Gute Taten steigern das persönliche Ansehen bei den Mitmenschen ? vorausgesetzt, diese erfahren auch davon. Dieser Antrieb steckt hinter der bekannten menschlichen Tendenz, in der Öffentlichkeit großzügig zu sein, in der Anonymität dagegen geizig. Wie tief dieses menschliche Verhalten verwurzelt ist, zeigt nun eine US-Studie an Fünfjährigen: Die Kleinen handeln in Grundzügen bereits ebenso nach diesem wenig edlen Prinzip wie Erwachsene.
Die Forscher um Kristin Leimgruber von der Yale University in New Haven führten die Studie mit 62 Fünfjährigen durch. Die Versuche fanden paarweise statt: Ein Kind bekam begehrte Aufkleber, von denen es dem zweiten Kind nach freier Entscheidung einen, zwei, drei oder vier abgeben sollte. Bei manchen Versuchsdurchläufen konnte das Nehmerkind sehen, wie viele Aufkleber das Geberkind zum Teilen zur Verfügung hatte. Bei anderen war dagegen für das Nehmerkind das Ausmaß des ?Aufkleber-Schatzes? nicht sichtbar. Das wusste in diesen Fällen auch das Geberkind.
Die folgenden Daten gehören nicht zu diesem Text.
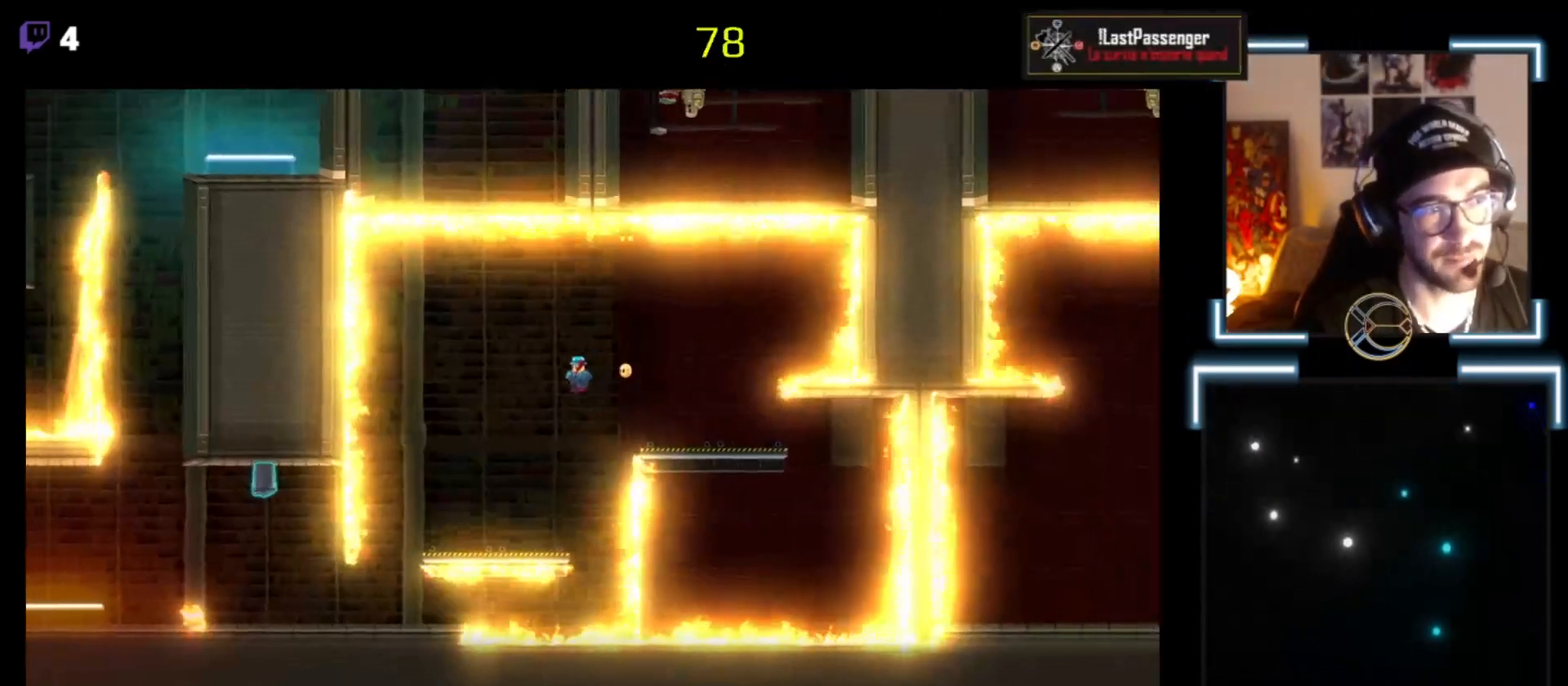
{"buttons": ["X"], "left_stick": "center", "events": [[267, "left_stick", "center"]]}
Geiz regiert im Verborgenen
Die Auswertungen der Forscher zeigten, dass die Kinder ihre Großzügigkeit beim Verschenken der Aufkleber klar an den Informationsstand des Gegenübers koppelten: Wusste das Nehmerkind über die Menge der vorhandenen Aufkleber Bescheid, fiel die Gabe der Geberkinder vergleichsweise großzügig aus. Bei der verdeckten Variante regierte dagegen der Geiz, berichten die Wissenschaftler. Meist gaben die Kleinen dem anderen Kind dann nur ein Bild ab ? egal wie viele sie zur Verfügung hatten.
Den Wissenschaftlern zufolge zeigen diese Ergebnisse, dass Kinder im Alter von fünf Jahren bereits intuitiv strategische Entscheidungen darüber treffen, ob Freigiebigkeit vorteilhaft ist oder unnötig. Das ist besonders bemerkenswert, da sie noch kein Verständnis der sozialen Bedeutung eines guten Rufes besitzen. ?Wahrscheinlich nutzen bereits Kinder anspruchsvollere prosoziale Strategien, als wir bisher angenommen haben?, vermutet Leimgruber.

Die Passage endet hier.